The current meta-game revolves around shooting armies. Combat in Warhammer 40k is mostly shooting with a few brutal melee phases for those armies that specialize in getting close and wreaking havoc. Ideally the game would be a close duel of generalship, lots of movement, calculated risks, with risk management ultimately winning out over pure brute force. What the game actually is a blob of units parking themselves behind some defenses, barely moving, and chucking plasma at each other until one army falls over. The worst offenders of this are the ‘Deathstars’, clusters of units whose compounding buffs make them nearly invincible to all but the most broken, gamey armies. 

This has been the state of the game since at least 2010, and it has only grown to the point where it’s difficult to go on any forum dedicated to 40k that doesn’t devolve into a sounding board for frustrated players to air their grievances. And then GW wonders what they could possibly do to save their dwindling user base. This all adds up to a terrible case of identity crisis, one that's harmful to the gamers and to the reputation of Games Workshop. Their products are beautiful as pieces of art, terrible as pieces on a game board.

What's most saddening about all this is that Games Workshop, despite what they might think, are brilliantly positioned to be a thriving, growing company. There’s a reason GW has survived for 40 years, and it’s because there are three aspects to their main product that no other company in the world can match in full. They have one of the deepest, most epic universes ever created, they are matched in model-making skill and resources only by small boutiques like Kingdom: Death, and they've had rulesets that (at least at one time) made playing with the models exceptionally fun.

Invulnerability Save

Now, GW, humor me for a brief moment. Scrap the rules you've got. Cut out all the garbage. Start fresh. Something simple and fast that keep the dice flying fast, plastic army men dying on all sides, tanks exploding, alien horrors being slain. Think about drama. Your players are going to be spending dozens of hours poring over their army, battles better unfold like the miniature Götterdämmerungs they are. Keep testing until every army has the power to earn a place at the Emperor's side. Give us that.

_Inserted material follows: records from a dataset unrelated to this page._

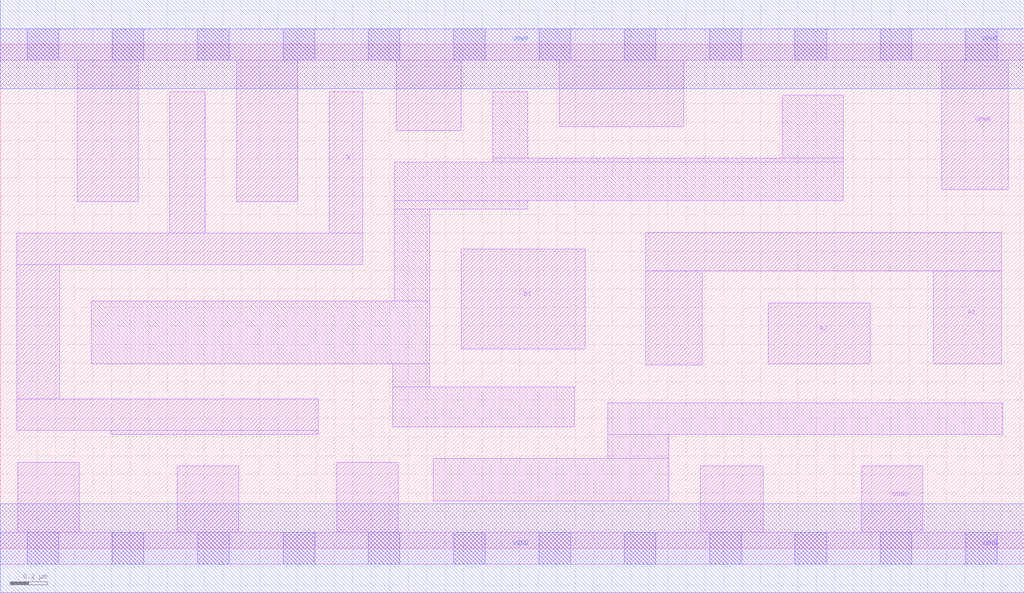
<source format=lef>
# Copyright 2020 The SkyWater PDK Authors
#
# Licensed under the Apache License, Version 2.0 (the "License");
# you may not use this file except in compliance with the License.
# You may obtain a copy of the License at
#
#     https://www.apache.org/licenses/LICENSE-2.0
#
# Unless required by applicable law or agreed to in writing, software
# distributed under the License is distributed on an "AS IS" BASIS,
# WITHOUT WARRANTIES OR CONDITIONS OF ANY KIND, either express or implied.
# See the License for the specific language governing permissions and
# limitations under the License.
#
# SPDX-License-Identifier: Apache-2.0

VERSION 5.7 ;
  NAMESCASESENSITIVE ON ;
  NOWIREEXTENSIONATPIN ON ;
  DIVIDERCHAR "/" ;
  BUSBITCHARS "[]" ;
UNITS
  DATABASE MICRONS 200 ;
END UNITS
MACRO sky130_fd_sc_hd__o21a_4
  CLASS CORE ;
  SOURCE USER ;
  FOREIGN sky130_fd_sc_hd__o21a_4 ;
  ORIGIN  0.000000  0.000000 ;
  SIZE  5.520000 BY  2.720000 ;
  SYMMETRY X Y R90 ;
  SITE unithd ;
  PIN A1
    ANTENNAGATEAREA  0.495000 ;
    DIRECTION INPUT ;
    USE SIGNAL ;
    PORT
      LAYER li1 ;
        RECT 3.480000 0.990000 3.785000 1.495000 ;
        RECT 3.480000 1.495000 5.400000 1.705000 ;
        RECT 5.030000 0.995000 5.400000 1.495000 ;
    END
  END A1
  PIN A2
    ANTENNAGATEAREA  0.495000 ;
    DIRECTION INPUT ;
    USE SIGNAL ;
    PORT
      LAYER li1 ;
        RECT 4.140000 0.995000 4.690000 1.325000 ;
    END
  END A2
  PIN B1
    ANTENNAGATEAREA  0.495000 ;
    DIRECTION INPUT ;
    USE SIGNAL ;
    PORT
      LAYER li1 ;
        RECT 2.485000 1.075000 3.155000 1.615000 ;
    END
  END B1
  PIN X
    ANTENNADIFFAREA  0.924000 ;
    DIRECTION OUTPUT ;
    USE SIGNAL ;
    PORT
      LAYER li1 ;
        RECT 0.090000 0.635000 1.715000 0.805000 ;
        RECT 0.090000 0.805000 0.320000 1.530000 ;
        RECT 0.090000 1.530000 1.955000 1.700000 ;
        RECT 0.595000 0.615000 1.715000 0.635000 ;
        RECT 0.915000 1.700000 1.105000 2.465000 ;
        RECT 1.775000 1.700000 1.955000 2.465000 ;
    END
  END X
  PIN VGND
    DIRECTION INOUT ;
    SHAPE ABUTMENT ;
    USE GROUND ;
    PORT
      LAYER li1 ;
        RECT 0.000000 -0.085000 5.520000 0.085000 ;
        RECT 0.095000  0.085000 0.425000 0.465000 ;
        RECT 0.955000  0.085000 1.285000 0.445000 ;
        RECT 1.815000  0.085000 2.145000 0.465000 ;
        RECT 3.775000  0.085000 4.115000 0.445000 ;
        RECT 4.645000  0.085000 4.975000 0.445000 ;
      LAYER mcon ;
        RECT 0.145000 -0.085000 0.315000 0.085000 ;
        RECT 0.605000 -0.085000 0.775000 0.085000 ;
        RECT 1.065000 -0.085000 1.235000 0.085000 ;
        RECT 1.525000 -0.085000 1.695000 0.085000 ;
        RECT 1.985000 -0.085000 2.155000 0.085000 ;
        RECT 2.445000 -0.085000 2.615000 0.085000 ;
        RECT 2.905000 -0.085000 3.075000 0.085000 ;
        RECT 3.365000 -0.085000 3.535000 0.085000 ;
        RECT 3.825000 -0.085000 3.995000 0.085000 ;
        RECT 4.285000 -0.085000 4.455000 0.085000 ;
        RECT 4.745000 -0.085000 4.915000 0.085000 ;
        RECT 5.205000 -0.085000 5.375000 0.085000 ;
      LAYER met1 ;
        RECT 0.000000 -0.240000 5.520000 0.240000 ;
    END
  END VGND
  PIN VPWR
    DIRECTION INOUT ;
    SHAPE ABUTMENT ;
    USE POWER ;
    PORT
      LAYER li1 ;
        RECT 0.000000 2.635000 5.520000 2.805000 ;
        RECT 0.415000 1.870000 0.745000 2.635000 ;
        RECT 1.275000 1.870000 1.605000 2.635000 ;
        RECT 2.135000 2.255000 2.485000 2.635000 ;
        RECT 3.015000 2.275000 3.685000 2.635000 ;
        RECT 5.075000 1.935000 5.435000 2.635000 ;
      LAYER mcon ;
        RECT 0.145000 2.635000 0.315000 2.805000 ;
        RECT 0.605000 2.635000 0.775000 2.805000 ;
        RECT 1.065000 2.635000 1.235000 2.805000 ;
        RECT 1.525000 2.635000 1.695000 2.805000 ;
        RECT 1.985000 2.635000 2.155000 2.805000 ;
        RECT 2.445000 2.635000 2.615000 2.805000 ;
        RECT 2.905000 2.635000 3.075000 2.805000 ;
        RECT 3.365000 2.635000 3.535000 2.805000 ;
        RECT 3.825000 2.635000 3.995000 2.805000 ;
        RECT 4.285000 2.635000 4.455000 2.805000 ;
        RECT 4.745000 2.635000 4.915000 2.805000 ;
        RECT 5.205000 2.635000 5.375000 2.805000 ;
      LAYER met1 ;
        RECT 0.000000 2.480000 5.520000 2.960000 ;
    END
  END VPWR
  OBS
    LAYER li1 ;
      RECT 0.490000 0.995000 2.315000 1.335000 ;
      RECT 2.115000 0.655000 3.095000 0.870000 ;
      RECT 2.115000 0.870000 2.315000 0.995000 ;
      RECT 2.125000 1.335000 2.315000 1.830000 ;
      RECT 2.125000 1.830000 2.845000 1.875000 ;
      RECT 2.125000 1.875000 4.545000 2.085000 ;
      RECT 2.335000 0.255000 3.605000 0.485000 ;
      RECT 2.655000 2.085000 4.545000 2.105000 ;
      RECT 2.655000 2.105000 2.845000 2.465000 ;
      RECT 3.275000 0.485000 3.605000 0.615000 ;
      RECT 3.275000 0.615000 5.405000 0.785000 ;
      RECT 4.215000 2.105000 4.545000 2.445000 ;
  END
END sky130_fd_sc_hd__o21a_4

</source>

But why stop there? In my ideal world, I would expand GW to Toys-R-Us and WalMart and finally give what so many people have always wanted. For the longest time I've seen players turn away from GW, and tabletop games in general, simply because of the barriers that need to be overcome. If GW really wants to thrive, they should look to the unfulfilled players lurking just at the periphery. I'm talking about the kids and teens who scoop up boosters of HeroClix and will fight each other tooth and nail over the latest X-Wing miniatures expansion. Add a box set of three space marines, pre-painted and pre-based, being sold next to a big, beautiful showcase of a 41st Millennium battlefield and your fortunes would be reversed in a year.

The Big Takeaways

Ultimately, GW’s current predicament can be chalked up to a simple lack of really trying to give their players what they want. GW has the resources to address nearly every issue that players are currently experiencing with the game, they simply need to implement them. There is no shortage of veteran players who have proven that they both understand the game at a deeply mechanical level and can work professionally (the biggest trip-up when any company works with fans, I’ve noticed) that would jump at the chance to work with GW to reform their game system.


This is key moment for them to pivot, to say that they’ve made mistakes in the past but that now they’ve decided to fix them. Instead of pushing out another fluff novel or supplement for some obscure daemonic warband, bring the game back to life. It's what the Emperor would want.